[ACTIONS TO TAKE]
(1) In the essay on eco-anxiety, who hosts the podcast "Climate of Change"?
(2) Pick up the essay on eco-anxiety right after its final sentence and carry it forward.
[PASSAGE PROVIDED Boundary: Start]
Have you heard the term “eco-anxiety”? You can probably intuit the meaning even if you haven’t. To me, it’s a creeping feeling accompanying “environmental awareness”. YES, I am aware of the benefits of recycling so I push the bin to the corner AND I worry, “what else should I do..? is this enough?”
As a kid I watched classmates leave their homes as underground coal mine fires spread through the neighboring town of Centralia, PA. Fear of ground collapse is a very real threat (in fact it happened) and no amount of meditation or prayer changes the fact. Decades of political strife dragged on about whose responsibility it was to pay for the fire to be extinguished while it raged and undermined the town. Poisonous gasses infiltrated homes from below and families lost sleep— if they were lucky enough to have carbon monoxide alarms. Now Centralia is abandoned and sensationalized as a ghost town.
Serious cases of eco-anxiety may cause obsessive focus on dystopian scenarios draining our physical energy leading to depression. This state of “dis-ease” is becoming more common as we hear stories from around the world about dangerous changes that threaten all living things. Scientific American recently reported that even medical professionals are at a loss :
“The American Psychiatric Association (APA) recognizes climate change as a growing threat to mental health, but many mental health professionals feel unequipped to handle the growing number of people anxious and grieving over the state of the planet.”Scientific American, April 19, 2021
Therapists Are Reckoning with Eco-anxiety
Although the social media algorithms and the 24 hour news cycle attempts to hold us hostage to bad news, there are reasons for hope. Icon and primatologist-turned- environmental-activist, Dr. Jane Goodall says:
“I do have reasons for hope: our clever brains, the resilience of nature, the indomitable human spirit, and above all, the commitment of young people when they’re empowered to take action.”Jane Goodall, The Book of Hope: A Survival Guide for Trying Times
Visit the “Good For All News” page at JaneGoodall.org to learn about real change makers, or if you prefer a podcast tune in to her HOPECAST. My favorite podcast is “Climate of Change” hosted by Danny Kennedy and the actress Cate Blanchett. It’s entertaining and substantially informative. Best of all it’s a reminding you that we can–and are–solving problems. People of every generation are participating and finding new ways to adapt. It’s what all living things do and will keep doing.
[PASSAGE PROVIDED Boundary: End]
[STORED DATA Boundary: Start]
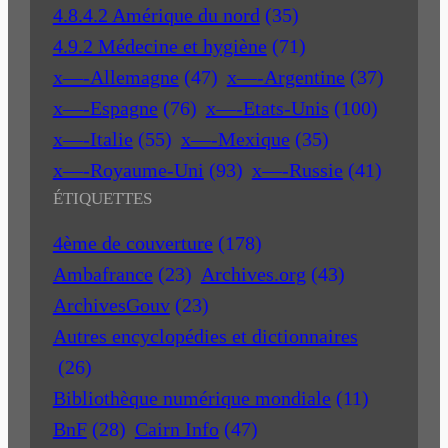
4.8.4.2 Amérique du nord
(35)
4.9.2 Médecine et hygiène
(71)
x—-Allemagne
(47)
x—-Argentine
(37)
x—-Espagne
(76)
x—-Etats-Unis
(100)
x—-Italie
(55)
x—-Mexique
(35)
x—-Royaume-Uni
(93)
x—-Russie
(41)
ÉTIQUETTES
4ème de couverture
(178)
Ambafrance
(23)
Archives.org
(43)
ArchivesGouv
(23)
Autres encyclopédies et dictionnaires
(26)
Bibliothèque numérique mondiale
(11)
BnF
(28)
Cairn Info
(47)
[STORED DATA Boundary: End]
[ANSWER SECTION]
(1) Danny Kennedy and the actress Cate Blanchett.

(2)
You may be an artist whose work inspires awe or raises awareness, you may be a clinician that provides physical relief; you may be a retiree, gardener, writer, or have a job that allows you access to the public—whatever your gift and station in life, emerge from your shadowy thoughts and assist as the spirit moves you. Though we are human- with the power to reason and myriad fralities- we are also divine. Something energetic is at work in and around us guiding us towards connectedness and peace. You have felt it. If it has a “voice” it’s inaudible to me but I can usually recognize it by a subtle sensation of warmth in my heart, hands, and eyes. It’s a softening– a sensation that reminds me that young people are watching every generation that came before them to figure out how to move forward. You may not know exactly what to say about smoke turning our skies orange but you do know how to put on an N95 mask. If modeling persistence, loving-kindness and humility is your gift, this is enough. It is the best gift to share because it nourishes other acts of generosity that naturally live inside others. What I learned from watching the devastation in Centralia is: the better the primordial health of a community before a crisis, the better it can cope.
In July I’ll be visiting Pennsylvania and will make a trip to Centralia to take more reference images for a new body of artwork about Centraila. I want to meet the man who returns every week to mow the grass on the site of his old home. I also have plans to connect with old friends who’ve remained in the region, and learn about the newly discovered heat loving microbes that are helping researchers better understand resilience. Imagine that, new insight about resilience straight from the disaster zone!
To see new art visit the visual essay, “Environmental Crisis Through the Lens of Centralia, Pennsylvania”. This body of work was selected by The Environmental Peacebuilding Association and the Geneva Peacebuilding Platform-led Community of Practice on Environment, Climate, Conflict, and Peace (ECCP). It will be exhibited in Dubai in 2024 as part of a global grassroots project showcasing the impact of environmental and climate change on communities and conflict around the world.